** start of Text to read **

Azure SQL databases on same server affect each other's performance

Question

The DBs corresponding to the different environments (e.g. production, staging) of our web app are on the same Azure SQL database server. While I read everywhere that an Azure SQL server is just a logical container (and the DBs on it may not even be on the same physical machine) we see signs of DBs behaving as noisy neighbors, i.e. operations made on one of them affecting the performance of others.

We've seen the below operations and metrics happening correlate between DBs. Let's call one DB "prod" and the other "stage"; in all cases stage was created by copying prod with the Start-AzureWebAppSqlDatabaseCopy PowerShell commandlet.

Scaling up stage correlates with Data IO spike on prod.
Running performance-heavy operations on stage (deleting thousands of tables, updating around 10 thousand rows) correlates with SQL connection timeouts ("The timeout period elapsed prior to completion of the operation or the server is not responding.") and Data IO spikes on prod.

With both DBs we use separate DB-level user accounts (on why, see this SO post), but the prod and stage user accounts both exist under both DBs (i.e. we use the stage user to connect to the stage DB, but the stage user also exists under the prod DB, and the prod user also exists under the stage DB). We dropped the stage user from the prod DB to see if that makes a difference, but it didn't.

It may be worth noting that when the Web/Business Azure SQL tiers were phase out these DBs were migrated from Web to their current S1 tier. We see the same issue with DBs on another server too. The DBs are NOT part of an elastic pool.

Our findings are inconclusive and these events don't correlate 100% of the time either. We're out of ideas what to investigate, as we are sure that the stage app doesn't connect to the prod DB. We tried to find evidence of the stage app somehow affecting the prod DB but we couldn't. Any input would be appreciated.

Update 1

Using Grant's sys.dm_os_wait_stats tip, as well as sys.dm_os_performance_counters it is evident that yes, if you make a copy of the database on the same logical server it will be created on the same physical SQL Server too. Server name in object_name is the same, wait values are exactly the same.

This doesn't explain however, why operations on the copy affect the original DB. Since it seems that the noisy neighbor effect doesn't happen all the time (the scale up does affect the original DB most of the time, the perf-heavy operations less so, but the correlation is still pronounced) it might be some random Azure problem.

We'll see if using a different logical server fixes the issue. What's sure is that in that case the physical server will also be different, we've checked that.

Update 2

We're monitoring the situation but whether this indeed solves the issue will most possibly be apparent only after several months. For now we have put all DBs on separate servers.

** end of Text to read **

▶ **Exercise set**
- a) In the Azure SQL thread, why does moving the databases onto different logical servers seem a likely fix?
- b) Rewrite the records as a numbered list, starting with the line that contains "order: Fucales" and going on through the line that contains "collectors: O. Farwell".

** start of Data shown **

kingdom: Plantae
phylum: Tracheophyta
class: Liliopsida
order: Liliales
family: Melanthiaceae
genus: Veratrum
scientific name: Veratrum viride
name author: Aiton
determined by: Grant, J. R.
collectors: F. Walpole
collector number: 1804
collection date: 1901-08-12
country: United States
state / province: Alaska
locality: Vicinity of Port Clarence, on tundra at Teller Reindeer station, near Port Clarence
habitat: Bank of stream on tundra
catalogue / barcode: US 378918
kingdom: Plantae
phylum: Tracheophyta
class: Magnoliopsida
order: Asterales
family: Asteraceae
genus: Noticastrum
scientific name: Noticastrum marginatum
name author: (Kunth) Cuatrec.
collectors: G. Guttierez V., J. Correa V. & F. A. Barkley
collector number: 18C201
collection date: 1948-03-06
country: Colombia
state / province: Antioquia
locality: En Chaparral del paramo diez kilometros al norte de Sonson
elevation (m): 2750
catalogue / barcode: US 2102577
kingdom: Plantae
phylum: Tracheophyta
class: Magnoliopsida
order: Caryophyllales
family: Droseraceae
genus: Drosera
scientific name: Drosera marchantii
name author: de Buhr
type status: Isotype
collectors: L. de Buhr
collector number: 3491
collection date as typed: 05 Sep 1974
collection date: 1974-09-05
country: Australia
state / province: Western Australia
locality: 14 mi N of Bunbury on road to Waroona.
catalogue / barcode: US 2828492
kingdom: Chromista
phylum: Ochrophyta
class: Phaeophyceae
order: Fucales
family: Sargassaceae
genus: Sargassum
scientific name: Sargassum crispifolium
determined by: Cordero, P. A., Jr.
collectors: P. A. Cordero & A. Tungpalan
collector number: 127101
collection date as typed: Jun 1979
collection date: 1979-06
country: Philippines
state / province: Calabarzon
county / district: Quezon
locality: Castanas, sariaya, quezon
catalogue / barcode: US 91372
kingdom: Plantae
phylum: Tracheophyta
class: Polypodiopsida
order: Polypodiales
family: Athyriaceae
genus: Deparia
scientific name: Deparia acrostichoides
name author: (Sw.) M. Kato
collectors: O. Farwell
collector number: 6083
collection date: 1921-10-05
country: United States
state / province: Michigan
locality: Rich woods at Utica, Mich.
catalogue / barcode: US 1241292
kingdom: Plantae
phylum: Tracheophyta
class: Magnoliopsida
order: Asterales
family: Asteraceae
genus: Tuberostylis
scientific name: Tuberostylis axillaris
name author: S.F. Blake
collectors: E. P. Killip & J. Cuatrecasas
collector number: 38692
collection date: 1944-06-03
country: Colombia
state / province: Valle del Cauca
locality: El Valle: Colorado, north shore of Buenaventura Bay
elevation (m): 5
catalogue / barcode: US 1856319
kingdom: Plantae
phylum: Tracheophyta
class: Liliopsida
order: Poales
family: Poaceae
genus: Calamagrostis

** end of Data shown **

▶ **Written responses**
- a) A copy of a database made on the same logical server is also placed on the same physical SQL Server. The posters checked that using a different logical server means the physical server is also different.

- b)
1. order: Fucales
2. family: Sargassaceae
3. genus: Sargassum
4. scientific name: Sargassum crispifolium
5. determined by: Cordero, P. A., Jr.
6. collectors: P. A. Cordero & A. Tungpalan
7. collector number: 127101
8. collection date as typed: Jun 1979
9. collection date: 1979-06
10. country: Philippines
11. state / province: Calabarzon
12. county / district: Quezon
13. locality: Castanas, sariaya, quezon
14. catalogue / barcode: US 91372
15. kingdom: Plantae
16. phylum: Tracheophyta
17. class: Polypodiopsida
18. order: Polypodiales
19. family: Athyriaceae
20. genus: Deparia
21. scientific name: Deparia acrostichoides
22. name author: (Sw.) M. Kato
23. collectors: O. Farwell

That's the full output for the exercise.